[Collected data]
§ §

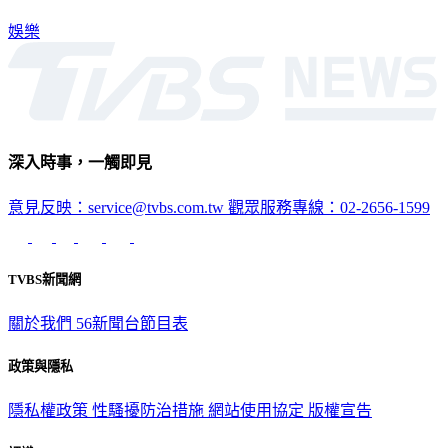
娛樂
深入時事，一觸即見
意見反映：service@tvbs.com.tw
觀眾服務專線：02-2656-1599
TVBS新聞網
關於我們
56新聞台節目表
政策與隱私
隱私權政策
性騷擾防治措施
網站使用協定
版權宣告
認識 TVBS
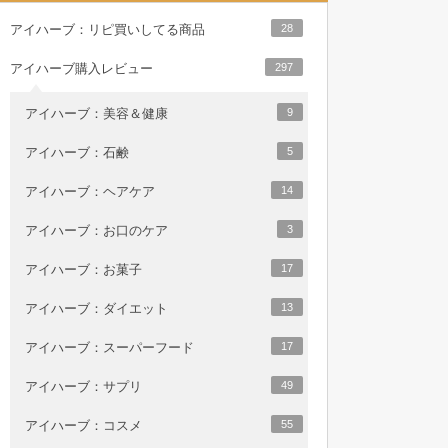
アイハーブ：リピ買いしてる商品
28
アイハーブ購入レビュー
297
アイハーブ：美容＆健康
9
アイハーブ：石鹸
5
アイハーブ：ヘアケア
14
アイハーブ：お口のケア
3
アイハーブ：お菓子
17
アイハーブ：ダイエット
13
アイハーブ：スーパーフード
17
アイハーブ：サプリ
49
アイハーブ：コスメ
55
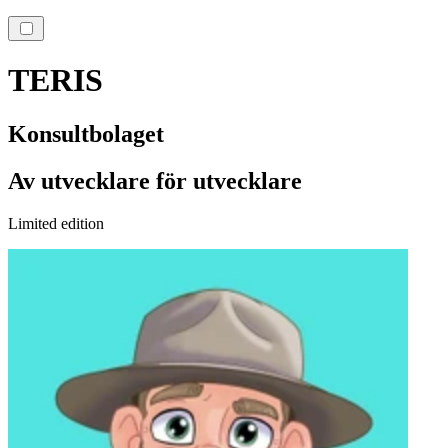
T
ERIS
Konsultbolaget
Av utvecklare för utvecklare
Limited edition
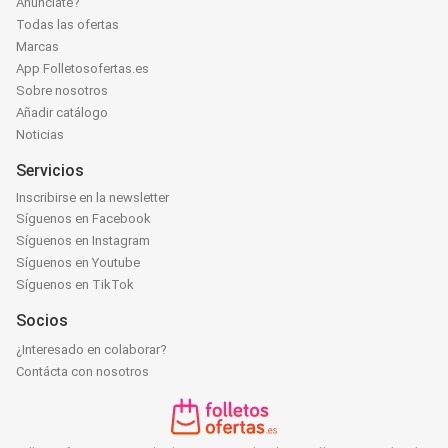
Anúnciate?
Todas las ofertas
Marcas
App Folletosofertas.es
Sobre nosotros
Añadir catálogo
Noticias
Servicios
Inscribirse en la newsletter
Síguenos en Facebook
Síguenos en Instagram
Síguenos en Youtube
Síguenos en TikTok
Socios
¿Interesado en colaborar?
Contácta con nosotros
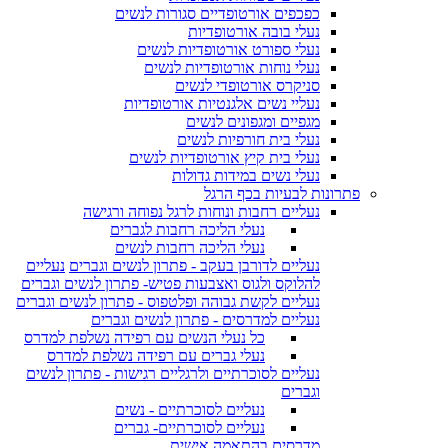
כפכפים אורטופדיים סגורות לנשים
נעלי בובה אורטופדיות
נעלי ספורט אורטופדיות לנשים
נעלי נוחות אורטופדיות לנשים
סניקרס אורטופדי לנשים
נעליי נשים אלגנטיות אורטופדיות
מגפיים ומגפונים לנשים
נעלי בית חורפיות לנשים
נעלי בית קיץ אורטופדיות לנשים
נעלי נשים במידות גדולות
פתרונות לבעיות בכף הרגל
נעליים רחבות ונוחות לרגל נפוחה ורגישה
נעלי הליכה רחבות לגברים
נעלי הליכה רחבות לנשים
נעליים לדורבן בעקב - פתרון לנשים וגברים
נעליים
להלוקס ולגוס ואצבעות פטיש- פתרון לנשים וגברים
נעליים לקשת גבוהה ופלטפוס - פתרון לנשים וגברים
נעליים למדרסים - פתרון לנשים וגברים
כל נעלי הנשים עם רפידה נשלפת למדרס
נעלי גברים עם רפידה נשלפת למדרס
נעליים לסוכרתיים ולרגליים רגישות - פתרון לנשים
וגברים
נעליים לסוכרתיים - נשים
נעליים לסוכרתיים- גברים
מדרסים בהתאמה אישית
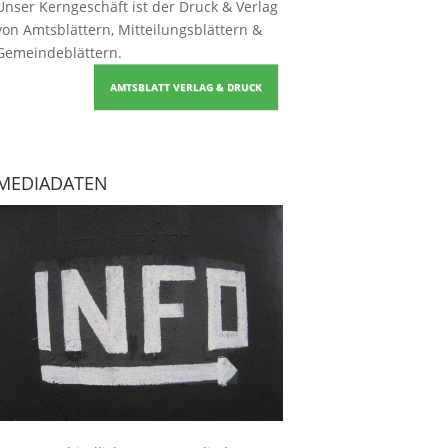
Unser Kerngeschäft ist der
Druck & Verlag
von Amtsblättern, Mitteilungsblättern &
Gemeindeblättern
.
AMTSBLATT VERLAG & DRUCK
MEDIADATEN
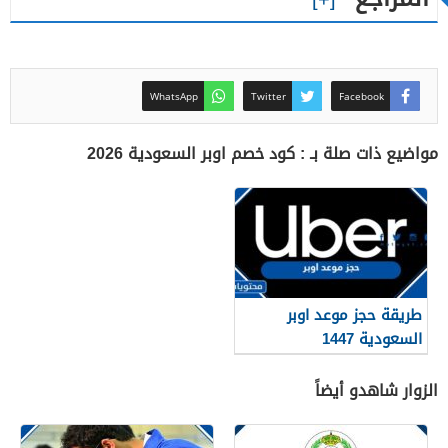
WhatsApp
Twitter
Facebook
مواضيع ذات صلة بـ : كود خصم اوبر السعودية 2026
طريقة حجز موعد اوبر
السعودية 1447
الزوار شاهدو أيضاً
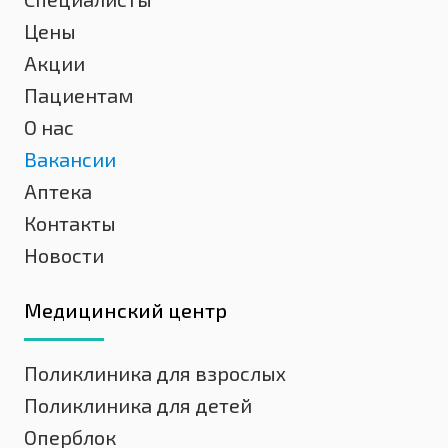
Цены
Акции
Пациентам
О нас
Вакансии
Аптека
Контакты
Новости
Медицинский центр
Поликлиника для взрослых
Поликлиника для детей
Оперблок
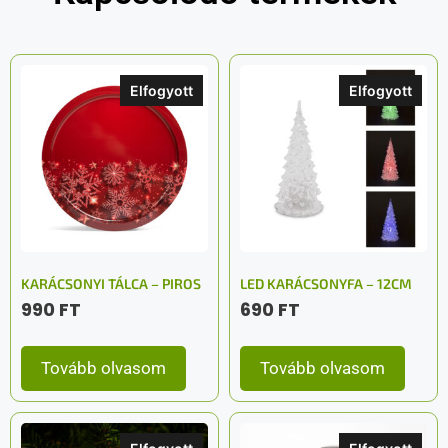
Elfogyott
Elfogyott
KARÁCSONYI TÁLCA – PIROS
LED KARÁCSONYFA – 12CM
990
FT
690
FT
Tovább olvasom
Tovább olvasom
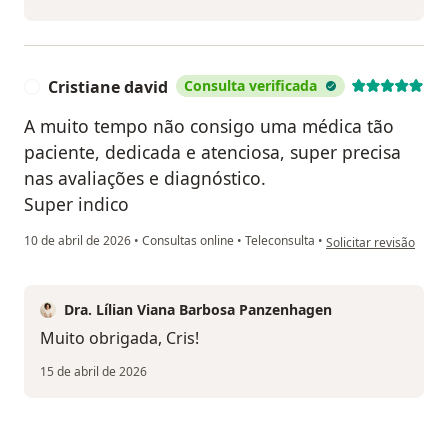
Cristiane david
Consulta verificada
C
A muito tempo não consigo uma médica tão
paciente, dedicada e atenciosa, super precisa
nas avaliações e diagnóstico.
Super indico
na opinião do utilizad
10 de abril de 2026
•
Consultas online
•
Teleconsulta
•
Solicitar revisão
Dra. Lílian Viana Barbosa Panzenhagen
Muito obrigada, Cris!
15 de abril de 2026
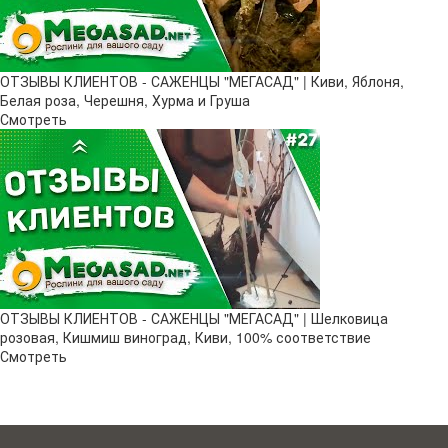
ОТЗЫВЫ КЛИЕНТОВ - САЖЕНЦЫ "МЕГАСАД" | Киви, Яблоня,
Белая роза, Черешня, Хурма и Груша
Смотреть
ОТЗЫВЫ КЛИЕНТОВ - САЖЕНЦЫ "МЕГАСАД" | Шелковица
розовая, Кишмиш виноград, Киви, 100% соответствие
Смотреть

§ §

● PROBLEM TO WORK ON: Repeat the records above exactly, from the first line through the line containing "נעליים לקשת גבוהה", and leave out the pictures.

● TASK RESULT:
娛樂
深入時事，一觸即見
意見反映：service@tvbs.com.tw
觀眾服務專線：02-2656-1599
TVBS新聞網
關於我們
56新聞台節目表
政策與隱私
隱私權政策
性騷擾防治措施
網站使用協定
版權宣告
認識 TVBS
アイハーブ：リピ買いしてる商品
28
アイハーブ購入レビュー
297
アイハーブ：美容＆健康
9
アイハーブ：石鹸
5
アイハーブ：ヘアケア
14
アイハーブ：お口のケア
3
アイハーブ：お菓子
17
アイハーブ：ダイエット
13
アイハーブ：スーパーフード
17
アイハーブ：サプリ
49
アイハーブ：コスメ
55
T
ERIS
Konsultbolaget
Av utvecklare för utvecklare
Limited edition
Anúnciate?
Todas las ofertas
Marcas
App Folletosofertas.es
Sobre nosotros
Añadir catálogo
Noticias
Servicios
Inscribirse en la newsletter
Síguenos en Facebook
Síguenos en Instagram
Síguenos en Youtube
Síguenos en TikTok
Socios
¿Interesado en colaborar?
Contácta con nosotros
כפכפים אורטופדיים סגורות לנשים
נעלי בובה אורטופדיות
נעלי ספורט אורטופדיות לנשים
נעלי נוחות אורטופדיות לנשים
סניקרס אורטופדי לנשים
נעליי נשים אלגנטיות אורטופדיות
מגפיים ומגפונים לנשים
נעלי בית חורפיות לנשים
נעלי בית קיץ אורטופדיות לנשים
נעלי נשים במידות גדולות
פתרונות לבעיות בכף הרגל
נעליים רחבות ונוחות לרגל נפוחה ורגישה
נעלי הליכה רחבות לגברים
נעלי הליכה רחבות לנשים
נעליים לדורבן בעקב - פתרון לנשים וגברים
נעליים
להלוקס ולגוס ואצבעות פטיש- פתרון לנשים וגברים
נעליים לקשת גבוהה ופלטפוס - פתרון לנשים וגברים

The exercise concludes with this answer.